Yves Petit, Université de Lorraine

RGPD : ces quatre lettres désignent le règlement général sur la protection des données entré en application le 25 mai 2018. Volumineux texte de 87 pages, il crée un cadre réglementaire global et unifié au niveau européen pour la protection des données à caractère personnel, qu’il définit comme « toute information se rapportant à une personne physique identifiée ou identifiable ». En dépit des nombreuses obligations qu’il impose, à la suite du scandale Cambridge Analytica, il a été qualifié de « très positif » par Mark Zuckerberg, le fondateur de Facebook.

Le RGPD participe de la volonté de la Commission européenne de créer un marché unique numérique et, plus largement, « une économie européenne fondée sur les données », parce que les technologies et les communications numériques sont devenues omniprésentes dans l’ensemble des aspects de la vie humaine. Les données personnelles sont, par conséquent, dorénavant essentielles pour la croissance économique, la création d’emplois ou encore le progrès sociétal.

Cette économie fondée sur les données – celles-ci apparaissant comme la monnaie de l’économie numérique – pourrait, selon la Commission, représenter 643 milliards d’euros d’ici 2020, soit 3,17 % du PIB global de l’UE. Ce chiffre permet de mieux mesurer les enjeux qui s’attachent à la protection des données à caractère personnel, pour les citoyens, les entreprises, mais également pour l’Union européenne et son fonctionnement.

■ DONNÉES À ANALYSER:
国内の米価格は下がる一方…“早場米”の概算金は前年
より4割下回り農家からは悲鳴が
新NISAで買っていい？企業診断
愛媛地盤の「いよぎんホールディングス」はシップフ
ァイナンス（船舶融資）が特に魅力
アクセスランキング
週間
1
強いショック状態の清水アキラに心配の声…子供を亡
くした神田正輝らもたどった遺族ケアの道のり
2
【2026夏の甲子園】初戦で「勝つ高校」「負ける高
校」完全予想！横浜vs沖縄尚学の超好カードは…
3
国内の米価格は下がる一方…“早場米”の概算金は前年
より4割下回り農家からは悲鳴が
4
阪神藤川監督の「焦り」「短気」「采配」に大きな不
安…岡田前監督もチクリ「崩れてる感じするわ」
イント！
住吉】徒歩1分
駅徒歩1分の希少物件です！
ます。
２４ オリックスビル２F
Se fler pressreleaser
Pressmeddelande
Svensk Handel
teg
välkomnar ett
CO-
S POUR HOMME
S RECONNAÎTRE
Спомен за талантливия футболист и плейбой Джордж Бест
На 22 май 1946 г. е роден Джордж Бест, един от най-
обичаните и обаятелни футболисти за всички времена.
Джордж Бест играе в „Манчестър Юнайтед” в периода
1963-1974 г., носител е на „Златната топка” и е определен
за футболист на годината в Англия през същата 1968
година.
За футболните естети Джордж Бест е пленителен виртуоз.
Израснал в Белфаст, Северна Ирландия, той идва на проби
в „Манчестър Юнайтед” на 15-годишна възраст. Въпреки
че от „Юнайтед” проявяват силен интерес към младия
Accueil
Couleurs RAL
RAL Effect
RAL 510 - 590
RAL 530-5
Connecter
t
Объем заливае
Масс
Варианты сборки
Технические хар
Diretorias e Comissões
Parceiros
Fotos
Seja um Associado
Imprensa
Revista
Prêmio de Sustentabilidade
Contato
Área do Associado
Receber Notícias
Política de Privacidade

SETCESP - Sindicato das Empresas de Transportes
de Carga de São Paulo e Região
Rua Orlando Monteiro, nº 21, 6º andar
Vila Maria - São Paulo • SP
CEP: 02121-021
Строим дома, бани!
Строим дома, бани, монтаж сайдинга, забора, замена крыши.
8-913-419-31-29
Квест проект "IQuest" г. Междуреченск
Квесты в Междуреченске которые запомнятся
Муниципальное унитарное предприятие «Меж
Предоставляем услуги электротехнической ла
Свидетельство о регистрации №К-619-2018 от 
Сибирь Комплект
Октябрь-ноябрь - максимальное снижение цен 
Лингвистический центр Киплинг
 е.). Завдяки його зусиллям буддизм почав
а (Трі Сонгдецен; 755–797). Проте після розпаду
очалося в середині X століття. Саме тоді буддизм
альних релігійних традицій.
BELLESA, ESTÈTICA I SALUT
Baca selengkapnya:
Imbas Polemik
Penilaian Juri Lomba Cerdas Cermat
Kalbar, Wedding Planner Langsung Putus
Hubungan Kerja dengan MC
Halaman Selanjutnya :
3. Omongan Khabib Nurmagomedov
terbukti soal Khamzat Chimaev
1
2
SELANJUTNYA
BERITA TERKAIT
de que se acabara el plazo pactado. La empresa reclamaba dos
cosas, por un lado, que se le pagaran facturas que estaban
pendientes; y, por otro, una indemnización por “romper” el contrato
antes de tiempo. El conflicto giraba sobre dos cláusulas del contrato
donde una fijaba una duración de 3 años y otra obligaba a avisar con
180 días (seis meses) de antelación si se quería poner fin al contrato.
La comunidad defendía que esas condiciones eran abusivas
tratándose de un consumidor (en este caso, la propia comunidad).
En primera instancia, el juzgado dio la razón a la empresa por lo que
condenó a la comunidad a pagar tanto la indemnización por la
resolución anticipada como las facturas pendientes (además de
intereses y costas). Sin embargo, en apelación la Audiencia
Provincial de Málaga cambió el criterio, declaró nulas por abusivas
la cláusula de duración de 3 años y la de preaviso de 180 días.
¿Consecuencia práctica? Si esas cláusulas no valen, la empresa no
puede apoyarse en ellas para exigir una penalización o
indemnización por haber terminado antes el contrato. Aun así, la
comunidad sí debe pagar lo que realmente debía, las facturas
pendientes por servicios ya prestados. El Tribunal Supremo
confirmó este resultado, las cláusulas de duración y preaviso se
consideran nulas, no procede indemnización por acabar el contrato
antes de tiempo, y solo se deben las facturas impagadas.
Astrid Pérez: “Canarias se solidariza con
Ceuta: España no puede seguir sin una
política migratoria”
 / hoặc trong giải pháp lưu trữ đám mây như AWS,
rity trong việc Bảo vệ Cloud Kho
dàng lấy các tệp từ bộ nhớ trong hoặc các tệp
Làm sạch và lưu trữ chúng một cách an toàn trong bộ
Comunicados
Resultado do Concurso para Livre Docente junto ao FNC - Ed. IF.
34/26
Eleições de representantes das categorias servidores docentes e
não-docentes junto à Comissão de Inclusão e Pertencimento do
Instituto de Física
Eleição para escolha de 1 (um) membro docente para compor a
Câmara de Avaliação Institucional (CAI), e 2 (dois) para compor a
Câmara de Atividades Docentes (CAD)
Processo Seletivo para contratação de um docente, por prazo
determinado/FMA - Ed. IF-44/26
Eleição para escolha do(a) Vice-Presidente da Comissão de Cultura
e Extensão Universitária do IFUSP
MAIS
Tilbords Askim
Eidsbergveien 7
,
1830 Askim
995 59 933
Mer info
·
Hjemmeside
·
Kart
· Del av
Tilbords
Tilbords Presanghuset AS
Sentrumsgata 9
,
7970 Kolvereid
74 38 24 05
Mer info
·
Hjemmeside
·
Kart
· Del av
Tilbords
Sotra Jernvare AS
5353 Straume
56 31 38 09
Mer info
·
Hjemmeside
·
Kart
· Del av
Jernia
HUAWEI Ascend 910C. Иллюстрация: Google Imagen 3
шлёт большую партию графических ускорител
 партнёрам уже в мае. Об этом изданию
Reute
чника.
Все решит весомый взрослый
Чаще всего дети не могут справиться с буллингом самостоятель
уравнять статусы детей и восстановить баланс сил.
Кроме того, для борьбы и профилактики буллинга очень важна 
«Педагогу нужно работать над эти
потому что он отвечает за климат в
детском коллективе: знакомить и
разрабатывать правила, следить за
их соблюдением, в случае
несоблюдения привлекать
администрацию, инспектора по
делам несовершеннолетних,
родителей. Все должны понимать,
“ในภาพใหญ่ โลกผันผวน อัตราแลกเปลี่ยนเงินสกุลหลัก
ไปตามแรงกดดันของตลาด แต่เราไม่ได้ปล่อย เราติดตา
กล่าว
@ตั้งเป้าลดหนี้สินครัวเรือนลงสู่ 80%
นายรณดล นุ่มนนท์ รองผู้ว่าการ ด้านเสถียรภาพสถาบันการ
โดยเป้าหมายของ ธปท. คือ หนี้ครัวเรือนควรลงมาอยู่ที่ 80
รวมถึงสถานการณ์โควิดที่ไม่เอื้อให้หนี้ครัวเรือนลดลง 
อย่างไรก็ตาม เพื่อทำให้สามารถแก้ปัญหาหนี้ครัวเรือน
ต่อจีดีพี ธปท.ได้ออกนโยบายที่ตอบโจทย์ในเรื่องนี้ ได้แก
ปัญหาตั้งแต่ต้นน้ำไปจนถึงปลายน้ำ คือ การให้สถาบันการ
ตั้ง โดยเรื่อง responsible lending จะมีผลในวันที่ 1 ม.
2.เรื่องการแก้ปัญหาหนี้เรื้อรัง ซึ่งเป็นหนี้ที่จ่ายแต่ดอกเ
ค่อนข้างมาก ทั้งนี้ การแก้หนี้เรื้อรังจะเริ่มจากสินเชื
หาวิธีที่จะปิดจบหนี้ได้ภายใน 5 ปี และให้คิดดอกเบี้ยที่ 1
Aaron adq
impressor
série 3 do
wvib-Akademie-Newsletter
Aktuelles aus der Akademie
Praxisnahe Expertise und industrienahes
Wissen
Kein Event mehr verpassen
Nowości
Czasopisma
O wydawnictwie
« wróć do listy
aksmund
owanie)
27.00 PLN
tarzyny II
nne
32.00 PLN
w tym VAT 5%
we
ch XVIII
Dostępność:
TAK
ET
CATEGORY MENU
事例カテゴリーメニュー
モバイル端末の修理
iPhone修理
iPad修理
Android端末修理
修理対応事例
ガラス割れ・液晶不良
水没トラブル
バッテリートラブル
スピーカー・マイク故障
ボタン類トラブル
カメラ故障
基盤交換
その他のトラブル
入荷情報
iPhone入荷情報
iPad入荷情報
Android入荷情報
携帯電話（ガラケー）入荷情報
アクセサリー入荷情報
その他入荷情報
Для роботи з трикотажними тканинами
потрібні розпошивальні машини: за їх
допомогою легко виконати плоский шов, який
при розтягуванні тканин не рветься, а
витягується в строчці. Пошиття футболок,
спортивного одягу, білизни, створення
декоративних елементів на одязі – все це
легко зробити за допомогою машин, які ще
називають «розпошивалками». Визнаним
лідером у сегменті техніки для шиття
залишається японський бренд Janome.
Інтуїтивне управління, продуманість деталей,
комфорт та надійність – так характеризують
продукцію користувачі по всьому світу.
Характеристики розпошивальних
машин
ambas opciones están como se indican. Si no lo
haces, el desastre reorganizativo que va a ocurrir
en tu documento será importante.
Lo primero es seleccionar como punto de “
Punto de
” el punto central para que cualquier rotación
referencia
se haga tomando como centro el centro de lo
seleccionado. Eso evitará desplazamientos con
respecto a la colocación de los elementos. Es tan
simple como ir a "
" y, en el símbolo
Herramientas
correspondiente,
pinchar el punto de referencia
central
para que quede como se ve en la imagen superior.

■ MISE EN PRATIQUE:
- a) Dressez la liste de tous les domaines pour lesquels, selon le passage consacré au RGPD, les données personnelles sont désormais essentielles.
- b) Recopiez fidèlement le passage consacré au RGPD depuis « Le RGPD participe » jusqu'à « et son fonctionnement. », ces deux segments inclus.
Répondez en vous fondant exclusivement sur le passage consacré au RGPD.

■ CORRIGÉ DE L'EXERCICE:
- a)
la croissance économique
la création d'emplois
le progrès sociétal

- b)
Le RGPD participe de la volonté de la Commission européenne de créer un marché unique numérique et, plus largement, « une économie européenne fondée sur les données », parce que les technologies et les communications numériques sont devenues omniprésentes dans l’ensemble des aspects de la vie humaine. Les données personnelles sont, par conséquent, dorénavant essentielles pour la croissance économique, la création d’emplois ou encore le progrès sociétal.

Cette économie fondée sur les données – celles-ci apparaissant comme la monnaie de l’économie numérique – pourrait, selon la Commission, représenter 643 milliards d’euros d’ici 2020, soit 3,17 % du PIB global de l’UE. Ce chiffre permet de mieux mesurer les enjeux qui s’attachent à la protection des données à caractère personnel, pour les citoyens, les entreprises, mais également pour l’Union européenne et son fonctionnement.